Sin conflicto, sin amenazas contra la supervivencia de las empresas o de la calidad de vida de las familias no tendríamos razón de ser. Así que este es un momento especialmente relevante para que nuestra profesión tenga utilidad.

A muchos les cuesta diferenciar entre apretarse el cinturón y bajarse los pantalones. Son situaciones muy distintas en su resultado final. Pero el consumidor suele confundirse con facilidad ante el embrollo que supone la distribución de seguros. Las salvajes políticas de captación de las aseguradoras donde lo que importa es aportar pólizas, producción, sin atender a la calidad de las mismas (total el cliente paga los errores) ha degradado la imagen de los agentes. Por otra parte la codicia y malas prácticas de ciertos buitres han sembrado un mar de dudas respecto de la honestidad de los corredores. En estas condiciones debemos operar.

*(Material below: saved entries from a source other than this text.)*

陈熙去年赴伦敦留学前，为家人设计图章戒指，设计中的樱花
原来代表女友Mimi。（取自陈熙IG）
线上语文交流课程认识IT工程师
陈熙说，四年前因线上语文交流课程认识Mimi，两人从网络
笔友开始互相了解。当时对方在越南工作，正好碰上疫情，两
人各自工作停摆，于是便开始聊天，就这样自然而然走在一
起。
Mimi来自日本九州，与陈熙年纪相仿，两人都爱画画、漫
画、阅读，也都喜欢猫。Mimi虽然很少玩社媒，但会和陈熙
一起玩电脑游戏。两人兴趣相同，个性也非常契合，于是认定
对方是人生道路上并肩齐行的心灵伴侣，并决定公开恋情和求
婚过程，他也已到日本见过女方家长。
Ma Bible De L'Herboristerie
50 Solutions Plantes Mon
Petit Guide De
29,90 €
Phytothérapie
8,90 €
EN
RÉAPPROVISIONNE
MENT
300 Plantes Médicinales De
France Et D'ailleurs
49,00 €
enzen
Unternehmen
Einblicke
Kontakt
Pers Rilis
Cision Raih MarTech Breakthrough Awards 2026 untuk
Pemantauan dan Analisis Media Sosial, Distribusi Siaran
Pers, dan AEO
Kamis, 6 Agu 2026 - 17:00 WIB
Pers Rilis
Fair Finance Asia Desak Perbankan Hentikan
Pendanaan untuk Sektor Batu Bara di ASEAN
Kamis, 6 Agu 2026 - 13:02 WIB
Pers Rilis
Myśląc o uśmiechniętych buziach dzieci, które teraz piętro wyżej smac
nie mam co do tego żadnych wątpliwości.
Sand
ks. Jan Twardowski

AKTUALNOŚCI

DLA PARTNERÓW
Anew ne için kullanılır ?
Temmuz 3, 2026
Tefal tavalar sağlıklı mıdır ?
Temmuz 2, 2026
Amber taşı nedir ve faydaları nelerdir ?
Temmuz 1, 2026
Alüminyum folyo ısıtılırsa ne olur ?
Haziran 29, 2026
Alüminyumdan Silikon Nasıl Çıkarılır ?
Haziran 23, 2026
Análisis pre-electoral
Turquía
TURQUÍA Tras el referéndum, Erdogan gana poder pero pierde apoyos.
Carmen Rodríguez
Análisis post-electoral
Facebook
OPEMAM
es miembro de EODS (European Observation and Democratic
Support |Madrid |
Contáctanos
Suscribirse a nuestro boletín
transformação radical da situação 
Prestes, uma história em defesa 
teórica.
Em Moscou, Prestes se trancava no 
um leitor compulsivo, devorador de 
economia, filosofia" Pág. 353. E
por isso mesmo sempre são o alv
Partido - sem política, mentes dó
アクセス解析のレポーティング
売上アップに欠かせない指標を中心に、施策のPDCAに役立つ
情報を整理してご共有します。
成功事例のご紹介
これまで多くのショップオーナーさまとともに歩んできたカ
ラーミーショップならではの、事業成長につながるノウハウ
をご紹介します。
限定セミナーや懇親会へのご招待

Echemos un vistazo al cliente. Al fin y al cabo es nuestro objeto de culto.

Evidentemente las empresas concursadas o, simplemente, cerradas por cese de actividad, causarán baja en nuestras carteras. Por muerte natural.

Otros, asfixiados, buscarán el Todo a Cien del seguro y nos abandonarán porque en otro lado ahorran unos euros. No les interesa el profesional, solo el coste ¿Eran clientes o pólizas? A reflexionar.

Por el contrario, aquellos que en estos momentos busquen realmente asesores de riesgos que puedan ayudarles a garantizar la continuidad de negocio, especialmente en unos tiempos en que no habrá liquidez para recurrir al fondo de autoseguro encontrarán en los profesionales independientes el mejor aliado. Probablemente estos si van a ser clientes y a largo plazo.

Así que, pensando en positivo, creo que los mediadores saneados, independientes, preparados, con estructura e inversión en sus empresas y con visión a largo, saldrán reforzados.

La señora que vendía seguros para matar el rato o el cartero que los colocaba a los amigos por la tarde están fritos:
ante la falta de valor añadido, la opción lógica es lo más barato.

No tengo mejores palabras para describir a qué se enfrenta el cliente que solo piensa en precio que esta perla que dejó para la posteridad un asegurador: "Nos dirigimos a un cliente que valora el precio por encima de todo, que lo antepone al asesoramiento personalizado y al servicio"José Luis Bernal- Director de Zurich Connect en declaraciones a PRSEGUROS.

La radical diferencia de calidad existente entre ciertos canales y los mediadores comprometidos con la profesión es suficiente para que el cliente no tenga dudas acerca de lo que le conviene. El problema fundamental es el de siempre ¿cómo conseguir que el cliente discrimine el perro pastor del lobo depredador? Se parecen.